Spoofing & Market Manipulation
The discussion touches on JP Morgan’s past manipulation of silver prices. Farber dismisses the importance of spoofing itself, arguing that the ability to spoof is the real issue, enabled by the flawed futures market structure. He believes eliminating the futures market would effectively eliminate the opportunity for such manipulation.
The Endgame & the Value of Silver
Farber envisions an “endgame” scenario – a collapse of the dollar and the credit system. In this scenario, he believes silver would become the primary medium of exchange due to gold’s high value. He estimates a natural price ratio of 15:1 (gold to silver) in a free market, devoid of government intervention.
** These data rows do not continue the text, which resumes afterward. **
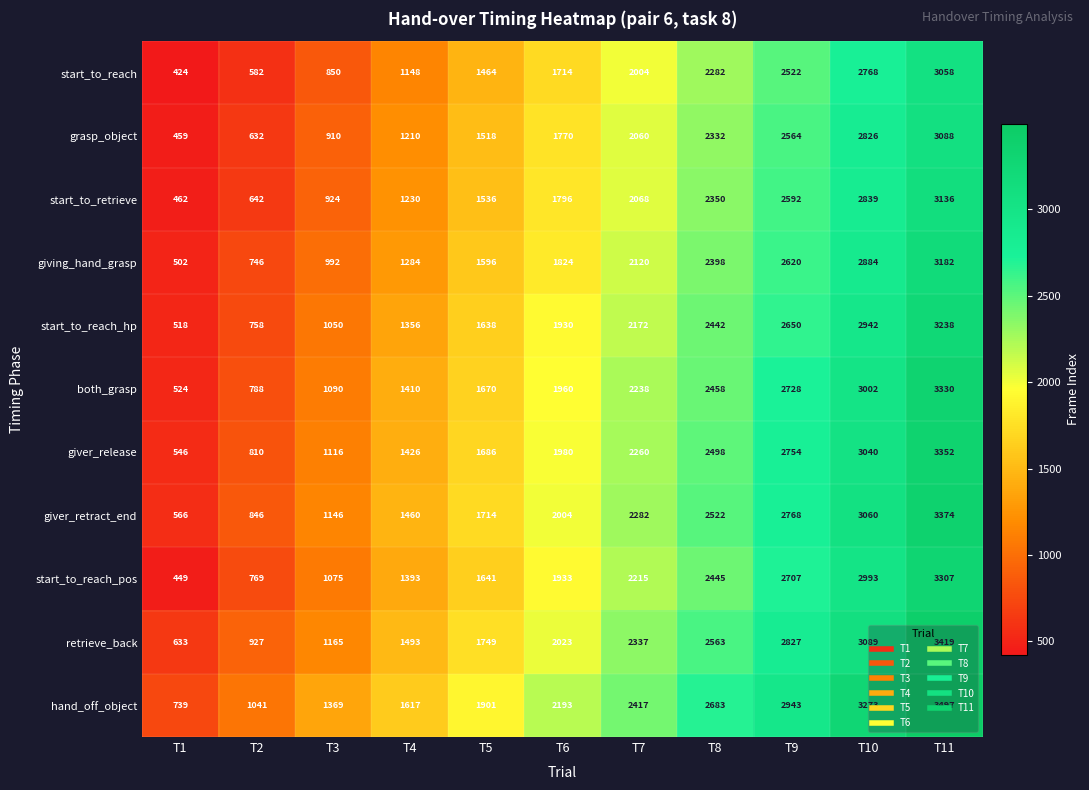

The value of grasp_object at T3 is 910. True or false?

True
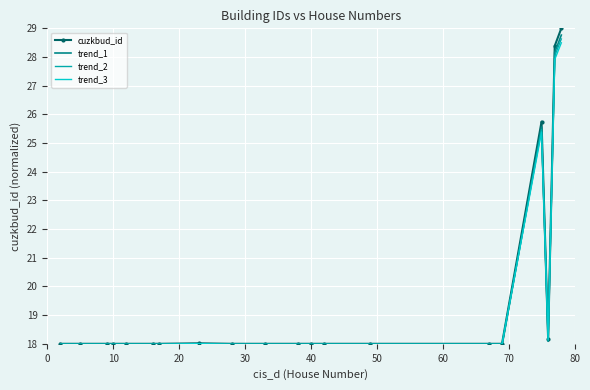

What is the highest value of the trend_1 series?

28.8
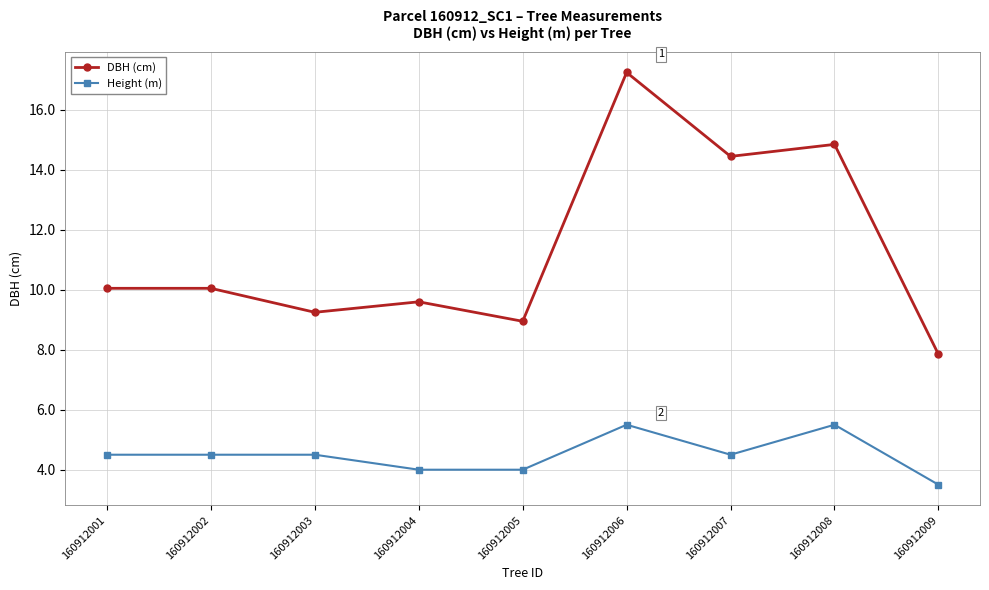

Does the chart have visible grid lines?

Yes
He predicts that by the time this ratio is reached, the dollar will likely be defunct.
Guidance for New Investors
Addressing the influx of new investors, Farber offers a surprising piece of advice: stop watching the news. He argues that constant exposure to negative news creates anxiety and hinders rational decision-making. He advocates focusing on fundamental principles – understanding that money is the most liquid commodity and preparing for a future where the current financial system no longer exists. He shares a personal philosophy of focusing on his values and using money to further them when the opportunity arises.
Resources & Conclusion
The video concludes with a promotion of Can-Am Bullion and a reminder to follow the channel on social media. Farber directs viewers to his YouTube channel (The Endgame Investor) and Substack for more detailed analysis.
Notable Quotes:
- “The fact that silver futures are sold in dollar terms on a futures market is the crime.” – Rafie Farber
- “If there's no more credit, there's no more government.” – Rafie Farber
- “Everybody’s nuts. This is all crazy. The dollar is nothing. Bitcoin is even less than nothing.” – Rafie Farber (expressing his personal view on the current market environment)
Data & Statistics:
- Silver Bottom: Approximately $66.
- Gold Open Interest: 410,000 – 420,000 contracts (historically low).
- Silver Backwardation: Spot silver in London has been consistently more expensive than futures silver in New York since October 9th, 2025.
- Gold to Silver Ratio Prediction: 15:1 (in a free market without government intervention).
Synthesis:
The interview paints a picture of a precious metals market on the cusp of significant change. Farber argues that the current backwardation in silver, coupled with the inherent flaws of the futures market, signals a potential shift towards a system where physical metal is valued above paper contracts. His core message is a call for investors to focus on fundamental principles, prepare for a potential collapse of the current financial system, and understand the true value of silver as a monetary asset. He emphasizes the importance of independent thought and avoiding the noise of a chaotic and manipulated market.